La iniciativa noruega, que ha sido saludada con entusiasmo en Twitter por el fundador de Tesla, Elon Musk, que vendió más de cincuenta mil de sus vehículos en el país durante el año 2015 y se enfrenta a un 2016 en el que las ventas de vehículos eléctricos, que suponen un 30% sobre el total del parque automovilístico, aumentan por encima del 24%. Noruega es el único país del mundo en el que el Model S de la compañía ha llegado a ser número uno en ventas de vehículos nuevos.

La decisión del país nórdico se une a iniciativas similares que se están discutiendo en países como Holanda, que igualmente medita una prohibición total de la venta de vehículos de gasoil y gasolina en el año 2025 (aunque el Parlamento se encuentra todavía dividido al respecto), o de la India, que pretende que la totalidad del parque automovilístico del país sea eléctrico en el año 2030. El caso de Noruega, sin embargo, es interesante por el hecho de que hablamos de un importante productor de petróleo, pero que asimismo es uno de los más limpios en su generación de energía eléctrica: prácticamente la totalidad de la electricidad del país se genera a partir de centrales hidroeléctricas.

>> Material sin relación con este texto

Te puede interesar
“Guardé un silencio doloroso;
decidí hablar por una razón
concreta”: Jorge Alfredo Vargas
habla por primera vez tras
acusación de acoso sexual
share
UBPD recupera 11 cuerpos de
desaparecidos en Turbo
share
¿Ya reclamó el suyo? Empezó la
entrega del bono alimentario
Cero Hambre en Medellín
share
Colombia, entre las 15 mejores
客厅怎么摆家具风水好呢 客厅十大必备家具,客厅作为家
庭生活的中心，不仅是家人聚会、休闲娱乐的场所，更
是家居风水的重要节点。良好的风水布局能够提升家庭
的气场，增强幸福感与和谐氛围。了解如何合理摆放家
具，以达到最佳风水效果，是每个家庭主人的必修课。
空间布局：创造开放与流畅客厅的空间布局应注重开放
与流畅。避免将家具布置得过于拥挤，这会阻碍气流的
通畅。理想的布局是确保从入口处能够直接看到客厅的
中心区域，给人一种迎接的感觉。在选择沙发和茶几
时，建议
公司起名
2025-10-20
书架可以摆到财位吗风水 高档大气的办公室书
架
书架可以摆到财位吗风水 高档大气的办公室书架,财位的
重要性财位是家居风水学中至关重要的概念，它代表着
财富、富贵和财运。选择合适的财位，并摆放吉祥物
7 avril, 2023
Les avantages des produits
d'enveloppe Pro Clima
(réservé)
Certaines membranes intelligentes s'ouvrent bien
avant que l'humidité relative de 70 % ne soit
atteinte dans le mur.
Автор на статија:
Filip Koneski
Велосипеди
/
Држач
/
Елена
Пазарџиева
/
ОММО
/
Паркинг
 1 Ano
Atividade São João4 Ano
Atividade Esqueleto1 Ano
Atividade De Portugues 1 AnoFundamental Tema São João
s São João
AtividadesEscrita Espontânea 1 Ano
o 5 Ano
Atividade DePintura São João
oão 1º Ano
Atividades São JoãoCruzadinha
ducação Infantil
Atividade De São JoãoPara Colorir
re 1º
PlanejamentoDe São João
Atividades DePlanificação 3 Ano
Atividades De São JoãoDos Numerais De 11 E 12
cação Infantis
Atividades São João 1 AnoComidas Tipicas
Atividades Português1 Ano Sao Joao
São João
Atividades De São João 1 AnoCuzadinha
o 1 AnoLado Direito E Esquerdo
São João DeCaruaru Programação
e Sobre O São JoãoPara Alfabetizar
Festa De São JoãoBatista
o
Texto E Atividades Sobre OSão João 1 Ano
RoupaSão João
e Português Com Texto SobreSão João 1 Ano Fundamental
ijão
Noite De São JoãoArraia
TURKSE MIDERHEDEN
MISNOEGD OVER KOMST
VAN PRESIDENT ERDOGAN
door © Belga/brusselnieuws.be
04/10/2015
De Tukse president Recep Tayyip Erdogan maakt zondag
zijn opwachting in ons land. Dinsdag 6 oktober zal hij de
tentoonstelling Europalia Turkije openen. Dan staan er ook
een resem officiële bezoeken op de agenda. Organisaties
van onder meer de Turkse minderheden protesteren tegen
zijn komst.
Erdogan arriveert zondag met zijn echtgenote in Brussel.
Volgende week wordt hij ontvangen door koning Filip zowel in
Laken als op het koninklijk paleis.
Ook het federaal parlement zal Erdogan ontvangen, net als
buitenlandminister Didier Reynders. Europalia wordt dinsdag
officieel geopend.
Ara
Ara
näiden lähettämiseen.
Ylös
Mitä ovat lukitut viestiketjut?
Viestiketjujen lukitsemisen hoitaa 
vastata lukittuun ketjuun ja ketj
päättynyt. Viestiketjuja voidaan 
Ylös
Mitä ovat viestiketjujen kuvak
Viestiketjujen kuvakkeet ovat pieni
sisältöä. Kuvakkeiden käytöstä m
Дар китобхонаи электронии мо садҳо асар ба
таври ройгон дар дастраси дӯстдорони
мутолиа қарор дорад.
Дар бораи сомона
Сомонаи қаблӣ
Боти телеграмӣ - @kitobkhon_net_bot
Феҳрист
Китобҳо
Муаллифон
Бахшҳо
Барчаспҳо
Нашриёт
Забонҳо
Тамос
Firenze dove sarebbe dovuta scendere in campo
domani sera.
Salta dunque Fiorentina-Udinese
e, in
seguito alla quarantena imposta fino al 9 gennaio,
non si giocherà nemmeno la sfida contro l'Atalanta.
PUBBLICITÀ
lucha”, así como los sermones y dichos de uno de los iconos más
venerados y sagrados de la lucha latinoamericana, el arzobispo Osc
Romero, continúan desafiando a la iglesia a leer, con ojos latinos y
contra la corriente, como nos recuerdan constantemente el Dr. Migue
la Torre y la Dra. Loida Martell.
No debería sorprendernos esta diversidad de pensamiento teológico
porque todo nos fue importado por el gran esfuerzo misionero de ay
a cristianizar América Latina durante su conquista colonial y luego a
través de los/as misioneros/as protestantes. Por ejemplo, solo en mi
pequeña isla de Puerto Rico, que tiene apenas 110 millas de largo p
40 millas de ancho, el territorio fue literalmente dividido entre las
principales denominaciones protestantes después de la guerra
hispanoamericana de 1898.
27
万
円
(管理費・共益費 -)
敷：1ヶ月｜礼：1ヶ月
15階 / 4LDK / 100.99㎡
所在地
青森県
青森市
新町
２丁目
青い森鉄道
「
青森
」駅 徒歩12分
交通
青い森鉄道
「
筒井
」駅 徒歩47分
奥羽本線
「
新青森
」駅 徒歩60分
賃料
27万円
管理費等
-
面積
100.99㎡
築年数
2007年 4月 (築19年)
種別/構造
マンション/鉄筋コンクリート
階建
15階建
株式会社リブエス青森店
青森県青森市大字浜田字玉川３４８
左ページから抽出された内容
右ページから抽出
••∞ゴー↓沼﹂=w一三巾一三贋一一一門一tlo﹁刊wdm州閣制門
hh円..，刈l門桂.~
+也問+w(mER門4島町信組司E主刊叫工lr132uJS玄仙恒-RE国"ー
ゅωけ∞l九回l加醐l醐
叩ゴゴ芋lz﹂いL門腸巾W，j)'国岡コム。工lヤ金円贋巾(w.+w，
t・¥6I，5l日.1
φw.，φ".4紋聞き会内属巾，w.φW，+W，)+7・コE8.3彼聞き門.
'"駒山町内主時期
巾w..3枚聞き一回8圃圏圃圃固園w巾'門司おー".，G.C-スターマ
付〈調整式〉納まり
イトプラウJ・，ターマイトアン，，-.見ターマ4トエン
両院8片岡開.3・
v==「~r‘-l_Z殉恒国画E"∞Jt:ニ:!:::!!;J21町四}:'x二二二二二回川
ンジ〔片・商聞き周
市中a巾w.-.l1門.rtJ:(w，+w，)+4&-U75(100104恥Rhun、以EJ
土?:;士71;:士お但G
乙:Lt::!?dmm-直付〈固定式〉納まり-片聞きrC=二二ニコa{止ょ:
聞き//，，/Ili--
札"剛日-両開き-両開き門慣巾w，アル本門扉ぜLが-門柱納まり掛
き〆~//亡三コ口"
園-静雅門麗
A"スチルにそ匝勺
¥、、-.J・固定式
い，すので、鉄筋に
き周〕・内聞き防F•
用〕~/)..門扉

La política de incentivos al vehículo eléctrico en Noruega, tanto fiscales como de otros tipos, ha provocado un rápido incremento de la penetración de este tipo de automóviles. Los importantes incentivos fiscales directos, unidos a la elevada fiscalidad sobre los vehículos de combustibles fósiles, hacen que el precio de los eléctricos sea comparable al de los convencionales. Pero además, con un vehículo eléctrico en Noruega puedes aparcar de forma preferente en numerosas plazas específicas, y gratuitamente en cualquier plaza de estacionamiento regulado, circular por los carriles de alta ocupación o por el carril-bus, utilizar gratis los numerosos ferries que cruzan la compleja orografía del país, y no pagar peajes en sus autopistas. En Oslo, son habituales las quejas de conductores de vehículos de gasoil y gasolina a los que les cuesta mucho encontrar aparcamiento, un efecto de desincentivo específicamente buscado para generar una preferencia por el coche eléctrico. Igualmente, surgen quejas derivadas de la congestión del carril-bus, o por la escasa rentabilidad de los operadores de ferry. La política de incentivos ha recibido críticas por su radicalidad, y aunque inicialmente se estableció hasta el final de 2017 o hasta la consecución de un objetivo de 50,000 vehículos eléctricos, ha sido recientemente prorrogada un año más, hasta el 2018.

Sin duda, una política radical. Pero cada día más, una política responsable y necesaria. Los combustibles fósiles se han convertido, sin duda, en la gran trampa de este planeta. Cuanto antes seamos capaces de planificar su eliminación, mucho mejor para todos.